ニューイヤーC(1月12日 浦和 サラ3歳 定量 SIII 1600m)
「ニューイヤーC」は、その名の通り明け3歳馬による南関東初重賞。今年第54回目の歴史を重ねる。各年かなりレベル差はあるものの、“小回り浦和1600m”というイメージ以上にインパクトの強い馬が勝ってきた。84年キングハイセイコー(2冠馬)、89年ロジータ(3冠馬)、94年カネショウゴールド(東京ダービー)、95年ヒカリルーファス(羽田盃)など…。今年はまだ3歳勢力図が混沌として見えづらく、そんな年だからこそ、ここで新星誕生の期待も出てくる。スピードと切れ、器用さと勝負根性、いわゆる“総合能力”が問われるレースと定義したい。

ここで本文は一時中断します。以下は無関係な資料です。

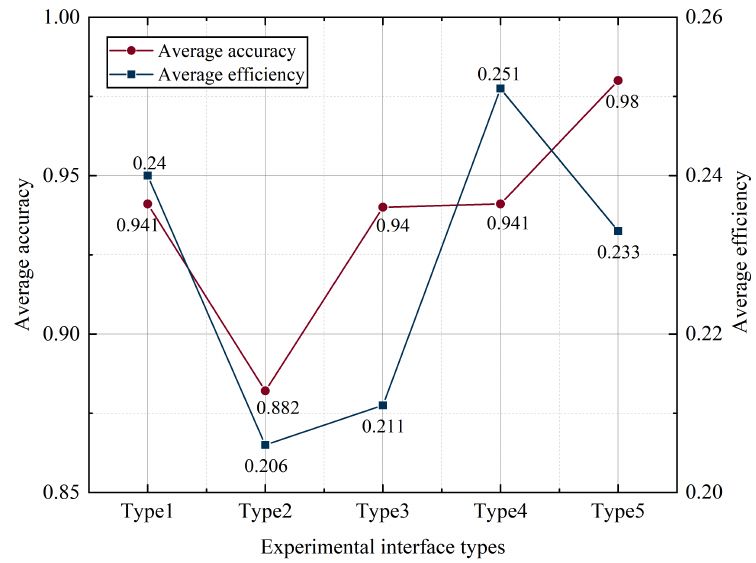
Figure 8. Decision quality of buttons of different sizes.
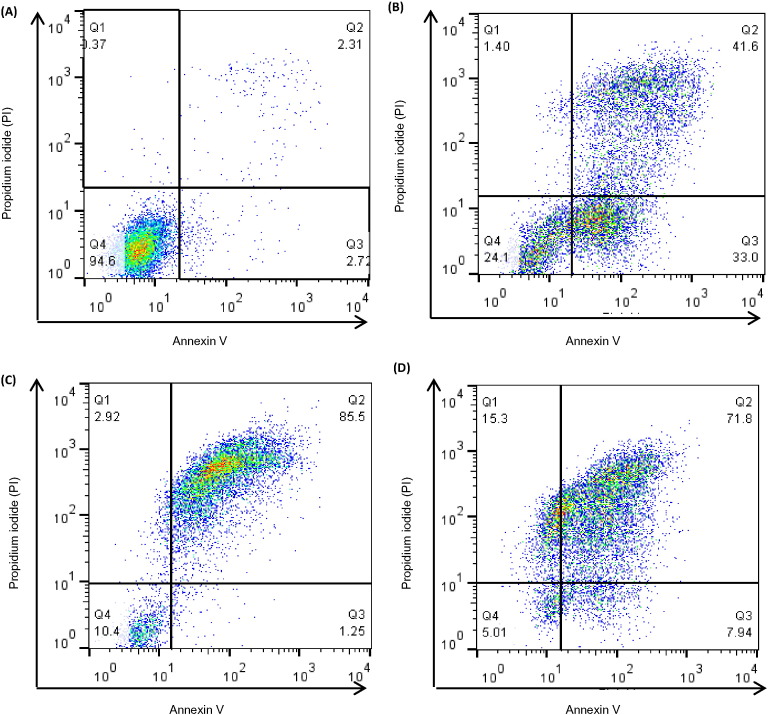
The gating strategy for the characterization of the mechanism of cell death (representative FACS histograms)THP-1 cells were seeded into 24-well plates at 106 cells/mL and cultured for 24 h in serum free RPMI media alone (A), or in the presence of 150 mM NaGlu (B), 200 mM Arg·Glu (C), 200 mM NaCl (D). Following incubation, cells were stained with annexin V-FITC (FL-1 channel) and PI (FL-2 channel) and 10,000 cells were analyzed using a FACSCalibur flow cytometer. Data are displayed as representative quadrant analyses showing the pattern of cytotoxicity for each treatment group; in each case the lower left quadrant represents Annexin V-ve/PI-ve (viable) cells, the lower right quadrant represents annexin V + ve/PI-ve (early apoptotic) cells, the upper right quadrant represents annexin V + ve/PI + ve (late apoptotic) cells and the upper left quadrant represents annexin V-ve/PI + ve (necrotic) cells. The percentage of cells in each quadrant is indicated.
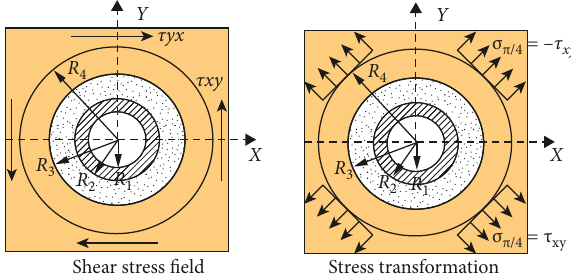
Figure 11: Stress distribution induced by shear stress.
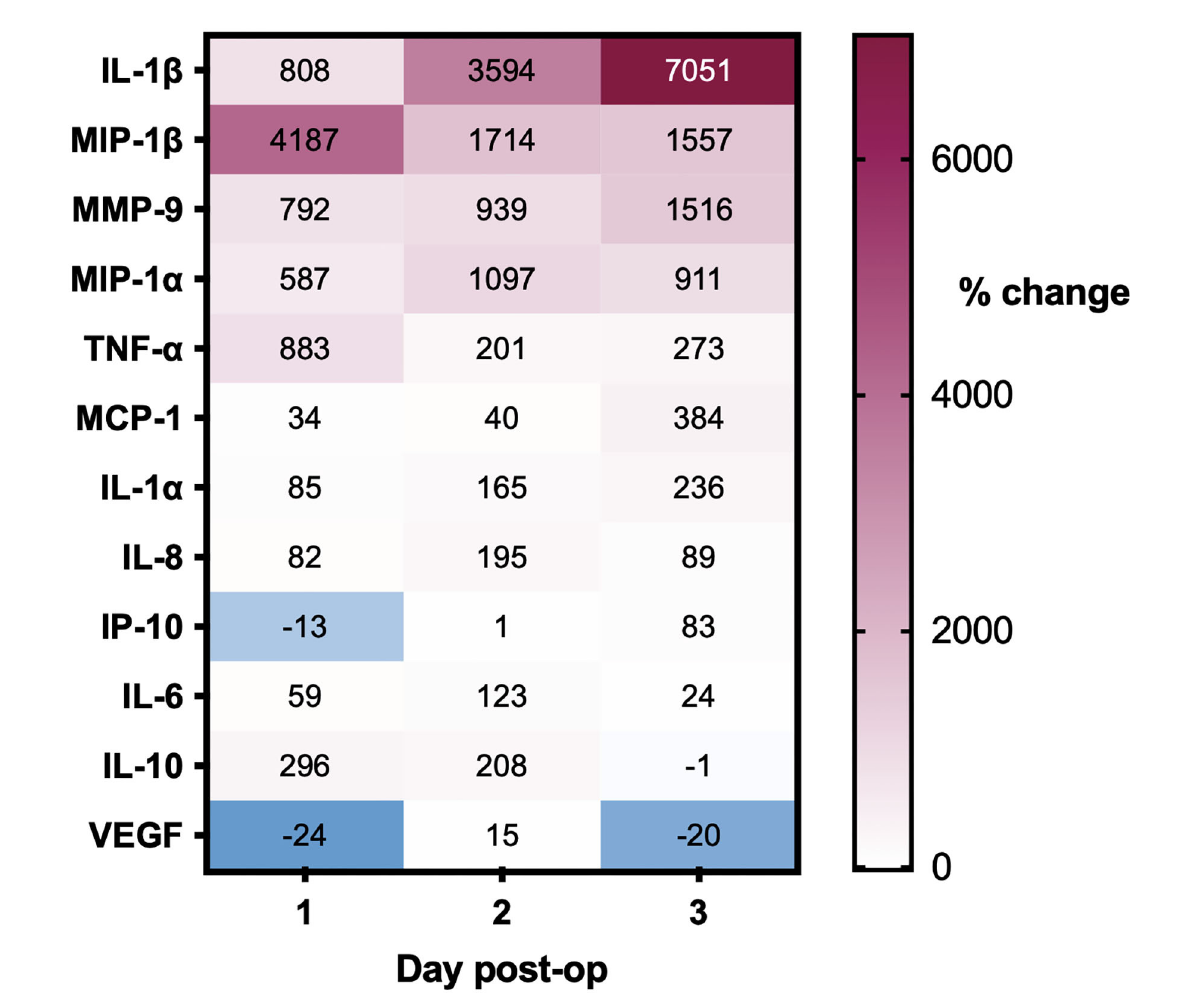
FIGURE6 Percentage changes in CSDH drain analyte concentrations over 3 days post-operatively, all compared to intraoperative CSDH fluid concentrations. Day 1 = 28 samples, day 2 = 10 samples, and day 3 = 4 samples (see full data with standard deviation in Supplementary Table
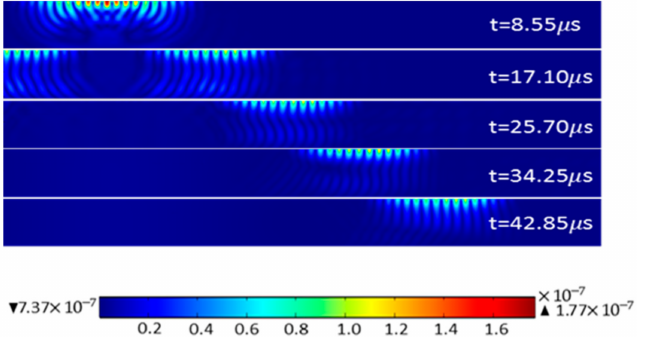
Figure 3. Displacement distribution of surface waves.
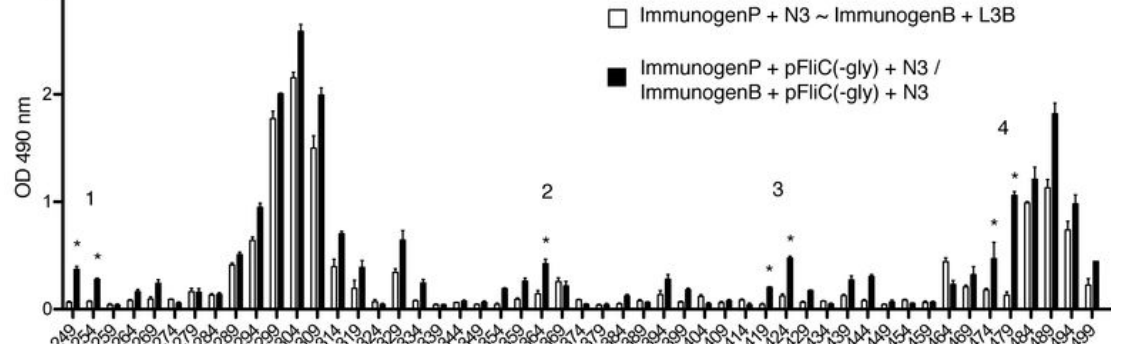
Figure 7. B cell epitope mapping to C2-C5 region of gp160 after immunization with gp160 with and without adjuvant. ELISA was performed using group-pooled serum (equal volumes) from immunization group 2 ( n = 35) or 4 ( n = 35) against individual peptides. Priming (ImmunogenP, plasmids) and boosting (ImmunogenB, rec proteins) groups are shown in the key. Immunization details are listed in Table 2. The concentration of gp160-peptide specific Abs are expressed as the end-point titers giving an OD equal to, or higher than, the mean + 3 SDs (the determined cutoff value for the assay) of the values of serum samples from unimmunized mice. Absorbance values equal to or above the cutoff value were considered positive. Statistical analyses were conducted using a two-tailed unpaired Student t test. * Differences of the responses between compared groups defined as p ≤ 0.05 were considered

(1)…波乱含み。1番人気[2-1-3-4]、2番人気[2-3-1-4]、3番人気[2-0-1-7]。典型的な上位拮抗で、大波乱はない反面、どこかに伏兵が食い込んでくる。
(2)…船橋優勢。船橋=5勝、2着3、川崎=3勝、2着4。2場所拮抗の数字だが、人気になった馬の信頼度で前者リードか。他は浦和=1勝、2着2、大井=1勝、2着1。
(3)…経験が必要。優勝馬の平均キャリア5.1戦、同2着馬6.3戦。デビューから無傷で突破したのは04年ベルモントストーム(3戦3勝)ただ1頭。道営出身馬が2勝、2着2。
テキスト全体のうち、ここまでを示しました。